Thanking a teacher can go a long way
Published 8:57 am Monday, January 3, 2011
He is now fifty-five and heads a school of music in New York. In professional contact with our university musicologist daughter, he inquired, “Are you the daughter of Dr. Wallace Alcorn?” He then named the college class he took with me 37 years ago when he was 18 and reported he is still using my material in teaching his students.
An effective teacher has to keep doing the right thing despite students not recognizing it as the right thing. I don’t think a teacher has any logical basis on which to reach final conclusions about the success of his or her teaching, because they never get the feedback they deserve.
Then this man wrote to me dierectly:
I want you to know that your regimented and systematic approach, and your insistence that I toe the line without excuse, were used by God greatly in my life. Thank you!

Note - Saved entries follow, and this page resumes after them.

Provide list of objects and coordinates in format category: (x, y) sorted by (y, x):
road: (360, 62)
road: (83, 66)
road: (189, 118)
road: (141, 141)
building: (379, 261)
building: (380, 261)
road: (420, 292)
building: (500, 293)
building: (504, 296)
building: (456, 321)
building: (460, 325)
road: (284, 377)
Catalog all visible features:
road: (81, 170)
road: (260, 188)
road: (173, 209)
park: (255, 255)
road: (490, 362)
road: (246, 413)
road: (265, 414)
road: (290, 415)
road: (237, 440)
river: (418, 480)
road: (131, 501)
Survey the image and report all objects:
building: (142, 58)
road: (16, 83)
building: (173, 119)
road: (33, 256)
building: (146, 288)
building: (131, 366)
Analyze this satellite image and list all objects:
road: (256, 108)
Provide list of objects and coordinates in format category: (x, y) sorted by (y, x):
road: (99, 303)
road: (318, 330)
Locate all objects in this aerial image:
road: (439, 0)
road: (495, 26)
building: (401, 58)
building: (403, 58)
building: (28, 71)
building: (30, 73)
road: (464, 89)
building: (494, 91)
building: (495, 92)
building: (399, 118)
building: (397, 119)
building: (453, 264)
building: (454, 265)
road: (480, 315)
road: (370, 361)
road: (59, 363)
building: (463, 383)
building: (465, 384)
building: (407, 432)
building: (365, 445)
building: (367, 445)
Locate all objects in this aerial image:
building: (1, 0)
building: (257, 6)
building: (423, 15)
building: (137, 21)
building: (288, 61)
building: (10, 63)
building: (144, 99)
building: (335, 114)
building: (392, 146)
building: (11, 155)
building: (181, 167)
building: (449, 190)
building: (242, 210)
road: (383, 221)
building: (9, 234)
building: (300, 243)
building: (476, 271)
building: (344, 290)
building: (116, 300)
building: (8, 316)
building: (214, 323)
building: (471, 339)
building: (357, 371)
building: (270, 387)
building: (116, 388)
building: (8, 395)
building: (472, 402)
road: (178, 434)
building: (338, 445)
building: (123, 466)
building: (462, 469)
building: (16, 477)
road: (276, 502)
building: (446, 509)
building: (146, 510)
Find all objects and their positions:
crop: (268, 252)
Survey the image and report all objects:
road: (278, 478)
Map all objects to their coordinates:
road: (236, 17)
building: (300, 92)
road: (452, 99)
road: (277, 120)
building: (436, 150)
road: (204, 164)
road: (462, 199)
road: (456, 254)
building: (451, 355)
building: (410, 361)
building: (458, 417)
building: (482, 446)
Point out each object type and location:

I haven’t kept all my lesson plans and teaching notes, but I have treasured the biographical forms I had required students to return so I could get to know them individually. I sent him a PDF of what he had submitted. When I had earlier sent such to another student, now a best-selling novelist, he replied: “That’s scary!”
When I prepared now to send this man his form, I noticed he had indicated a home address at a children’s home in North Carolina. I had then presumed his parents were on the staff. Now I learn he was a resident, an inmate if you will, after his father had abandoned the family and his mother became a prostitute. Now he tells me his life story and I recognize how needy he was when he came to us in Chicago.
He rightly remembers my classes as demanding, but I gather he now recognizes I was more demanding of myself in order to teach him well. It was for his benefit. When a graduate school dean inquired of my undergraduate students, the common evaluation was: “He’s hard, but fair; and you learn a lot.” I was satisfied with this, and so was the dean who then hired me.
When in “retirement” and teaching in a community college, a colleague retired. Quite despondently he told me, “I don’t know if I ever accomplished a thing in all these years.” I laid into him and laid it on him.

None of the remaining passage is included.